▶ _Saved data entries_:
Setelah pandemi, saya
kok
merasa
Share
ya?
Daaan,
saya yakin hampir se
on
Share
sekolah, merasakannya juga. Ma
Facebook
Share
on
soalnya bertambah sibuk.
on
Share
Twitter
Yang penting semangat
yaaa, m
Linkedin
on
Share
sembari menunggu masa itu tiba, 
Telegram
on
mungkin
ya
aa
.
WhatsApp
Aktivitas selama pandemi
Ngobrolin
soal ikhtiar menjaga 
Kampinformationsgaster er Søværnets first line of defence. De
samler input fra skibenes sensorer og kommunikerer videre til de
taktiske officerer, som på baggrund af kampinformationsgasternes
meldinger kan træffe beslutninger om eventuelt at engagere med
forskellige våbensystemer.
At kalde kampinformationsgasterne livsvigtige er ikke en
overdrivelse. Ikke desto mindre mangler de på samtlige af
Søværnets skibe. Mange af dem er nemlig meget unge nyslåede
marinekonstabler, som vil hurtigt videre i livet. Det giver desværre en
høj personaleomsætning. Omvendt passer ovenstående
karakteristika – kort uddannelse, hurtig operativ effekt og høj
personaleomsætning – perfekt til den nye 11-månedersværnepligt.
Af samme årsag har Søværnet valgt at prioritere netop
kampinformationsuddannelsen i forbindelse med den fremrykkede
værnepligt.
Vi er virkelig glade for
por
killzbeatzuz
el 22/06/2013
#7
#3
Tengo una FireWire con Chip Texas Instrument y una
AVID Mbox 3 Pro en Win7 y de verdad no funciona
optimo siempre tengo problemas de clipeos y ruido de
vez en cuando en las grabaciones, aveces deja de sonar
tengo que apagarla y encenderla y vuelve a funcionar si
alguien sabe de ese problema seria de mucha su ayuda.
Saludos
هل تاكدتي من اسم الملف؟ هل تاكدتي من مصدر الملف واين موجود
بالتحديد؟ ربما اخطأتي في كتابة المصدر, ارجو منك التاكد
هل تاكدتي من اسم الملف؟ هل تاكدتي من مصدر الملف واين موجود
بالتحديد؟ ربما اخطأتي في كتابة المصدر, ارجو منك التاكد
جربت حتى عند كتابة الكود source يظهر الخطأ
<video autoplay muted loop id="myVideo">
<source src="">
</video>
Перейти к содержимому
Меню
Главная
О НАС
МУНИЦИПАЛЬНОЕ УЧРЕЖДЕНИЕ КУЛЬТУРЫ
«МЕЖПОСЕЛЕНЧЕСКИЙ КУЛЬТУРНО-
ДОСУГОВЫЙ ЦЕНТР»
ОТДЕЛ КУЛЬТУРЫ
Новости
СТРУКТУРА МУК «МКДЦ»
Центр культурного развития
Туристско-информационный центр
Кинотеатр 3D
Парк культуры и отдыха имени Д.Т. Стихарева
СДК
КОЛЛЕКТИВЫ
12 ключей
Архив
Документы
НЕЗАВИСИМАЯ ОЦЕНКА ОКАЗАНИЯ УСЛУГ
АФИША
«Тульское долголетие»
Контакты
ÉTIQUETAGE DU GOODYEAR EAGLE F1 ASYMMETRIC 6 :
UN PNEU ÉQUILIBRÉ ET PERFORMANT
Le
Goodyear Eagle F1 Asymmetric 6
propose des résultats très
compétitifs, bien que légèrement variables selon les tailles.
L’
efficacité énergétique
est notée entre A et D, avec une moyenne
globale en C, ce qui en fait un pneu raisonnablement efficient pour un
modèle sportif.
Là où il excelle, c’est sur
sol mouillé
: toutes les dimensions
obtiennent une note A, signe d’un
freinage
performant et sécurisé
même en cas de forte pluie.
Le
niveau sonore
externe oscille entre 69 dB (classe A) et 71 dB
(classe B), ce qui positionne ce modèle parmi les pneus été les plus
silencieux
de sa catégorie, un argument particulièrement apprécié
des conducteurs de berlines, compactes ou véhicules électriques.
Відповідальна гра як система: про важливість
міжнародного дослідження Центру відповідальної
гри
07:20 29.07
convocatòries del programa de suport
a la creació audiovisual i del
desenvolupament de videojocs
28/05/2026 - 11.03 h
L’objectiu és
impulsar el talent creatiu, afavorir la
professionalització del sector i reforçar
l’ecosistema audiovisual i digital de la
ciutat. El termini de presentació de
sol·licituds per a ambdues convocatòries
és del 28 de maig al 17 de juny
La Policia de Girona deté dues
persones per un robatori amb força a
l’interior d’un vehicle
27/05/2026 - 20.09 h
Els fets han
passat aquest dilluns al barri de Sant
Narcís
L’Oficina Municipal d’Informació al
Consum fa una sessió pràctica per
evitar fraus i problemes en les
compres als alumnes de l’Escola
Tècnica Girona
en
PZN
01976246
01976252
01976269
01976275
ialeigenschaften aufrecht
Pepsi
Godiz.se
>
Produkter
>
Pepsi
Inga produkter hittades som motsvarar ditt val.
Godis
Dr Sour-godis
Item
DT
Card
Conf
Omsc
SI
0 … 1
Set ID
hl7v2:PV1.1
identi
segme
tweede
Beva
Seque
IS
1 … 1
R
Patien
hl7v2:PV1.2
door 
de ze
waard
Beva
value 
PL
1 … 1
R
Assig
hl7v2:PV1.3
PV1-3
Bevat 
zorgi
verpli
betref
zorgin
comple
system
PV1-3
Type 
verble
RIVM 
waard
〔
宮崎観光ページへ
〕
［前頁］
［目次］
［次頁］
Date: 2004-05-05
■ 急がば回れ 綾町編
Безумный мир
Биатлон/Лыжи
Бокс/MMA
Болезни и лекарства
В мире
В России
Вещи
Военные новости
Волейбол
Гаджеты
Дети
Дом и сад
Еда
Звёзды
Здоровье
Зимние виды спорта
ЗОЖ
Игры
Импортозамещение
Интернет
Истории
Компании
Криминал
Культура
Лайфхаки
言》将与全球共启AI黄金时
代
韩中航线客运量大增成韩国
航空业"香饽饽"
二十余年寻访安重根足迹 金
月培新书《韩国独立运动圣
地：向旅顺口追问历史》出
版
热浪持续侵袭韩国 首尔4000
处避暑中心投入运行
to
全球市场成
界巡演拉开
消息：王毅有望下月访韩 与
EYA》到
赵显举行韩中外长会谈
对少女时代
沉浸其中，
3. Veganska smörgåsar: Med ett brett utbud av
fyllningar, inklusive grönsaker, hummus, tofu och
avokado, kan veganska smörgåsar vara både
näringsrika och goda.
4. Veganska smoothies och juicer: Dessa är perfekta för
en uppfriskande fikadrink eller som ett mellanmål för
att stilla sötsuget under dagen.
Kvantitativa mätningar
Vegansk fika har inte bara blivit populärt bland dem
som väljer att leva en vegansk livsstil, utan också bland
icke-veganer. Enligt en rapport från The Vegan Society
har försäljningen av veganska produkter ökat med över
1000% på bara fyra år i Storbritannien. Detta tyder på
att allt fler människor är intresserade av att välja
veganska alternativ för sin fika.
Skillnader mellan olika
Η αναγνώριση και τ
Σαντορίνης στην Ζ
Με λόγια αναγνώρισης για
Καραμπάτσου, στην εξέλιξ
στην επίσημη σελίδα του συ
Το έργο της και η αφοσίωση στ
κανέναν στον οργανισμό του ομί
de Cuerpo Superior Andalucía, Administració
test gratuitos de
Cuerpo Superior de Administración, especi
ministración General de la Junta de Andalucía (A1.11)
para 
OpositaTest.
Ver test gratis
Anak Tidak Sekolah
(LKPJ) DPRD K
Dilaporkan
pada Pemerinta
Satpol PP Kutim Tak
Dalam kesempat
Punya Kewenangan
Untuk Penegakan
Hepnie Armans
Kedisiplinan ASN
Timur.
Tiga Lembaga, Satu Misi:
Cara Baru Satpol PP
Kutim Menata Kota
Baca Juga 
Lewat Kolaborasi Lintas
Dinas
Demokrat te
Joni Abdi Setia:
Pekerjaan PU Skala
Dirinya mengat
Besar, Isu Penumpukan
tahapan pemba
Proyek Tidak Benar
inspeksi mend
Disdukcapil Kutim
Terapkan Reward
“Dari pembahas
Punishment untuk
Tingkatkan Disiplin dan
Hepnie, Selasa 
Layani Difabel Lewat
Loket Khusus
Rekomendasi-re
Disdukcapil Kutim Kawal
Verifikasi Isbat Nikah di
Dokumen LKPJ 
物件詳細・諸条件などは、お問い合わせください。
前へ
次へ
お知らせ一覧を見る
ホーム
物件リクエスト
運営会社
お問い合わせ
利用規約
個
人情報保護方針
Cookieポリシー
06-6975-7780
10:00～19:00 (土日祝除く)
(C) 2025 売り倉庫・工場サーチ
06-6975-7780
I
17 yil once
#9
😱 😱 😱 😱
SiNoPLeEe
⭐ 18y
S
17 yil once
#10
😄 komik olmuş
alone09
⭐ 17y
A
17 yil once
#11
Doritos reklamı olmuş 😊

▶ _PROBLEM_: From the first line of the data above to the line holding "vez en cuando", reproduce each line exactly; emit no other lines.

▶ _ANSWER BOX_:
Setelah pandemi, saya
kok
merasa
Share
ya?
Daaan,
saya yakin hampir se
on
Share
sekolah, merasakannya juga. Ma
Facebook
Share
on
soalnya bertambah sibuk.
on
Share
Twitter
Yang penting semangat
yaaa, m
Linkedin
on
Share
sembari menunggu masa itu tiba, 
Telegram
on
mungkin
ya
aa
.
WhatsApp
Aktivitas selama pandemi
Ngobrolin
soal ikhtiar menjaga 
Kampinformationsgaster er Søværnets first line of defence. De
samler input fra skibenes sensorer og kommunikerer videre til de
taktiske officerer, som på baggrund af kampinformationsgasternes
meldinger kan træffe beslutninger om eventuelt at engagere med
forskellige våbensystemer.
At kalde kampinformationsgasterne livsvigtige er ikke en
overdrivelse. Ikke desto mindre mangler de på samtlige af
Søværnets skibe. Mange af dem er nemlig meget unge nyslåede
marinekonstabler, som vil hurtigt videre i livet. Det giver desværre en
høj personaleomsætning. Omvendt passer ovenstående
karakteristika – kort uddannelse, hurtig operativ effekt og høj
personaleomsætning – perfekt til den nye 11-månedersværnepligt.
Af samme årsag har Søværnet valgt at prioritere netop
kampinformationsuddannelsen i forbindelse med den fremrykkede
værnepligt.
Vi er virkelig glade for
por
killzbeatzuz
el 22/06/2013
#7
#3
Tengo una FireWire con Chip Texas Instrument y una
AVID Mbox 3 Pro en Win7 y de verdad no funciona
optimo siempre tengo problemas de clipeos y ruido de
vez en cuando en las grabaciones, aveces deja de sonar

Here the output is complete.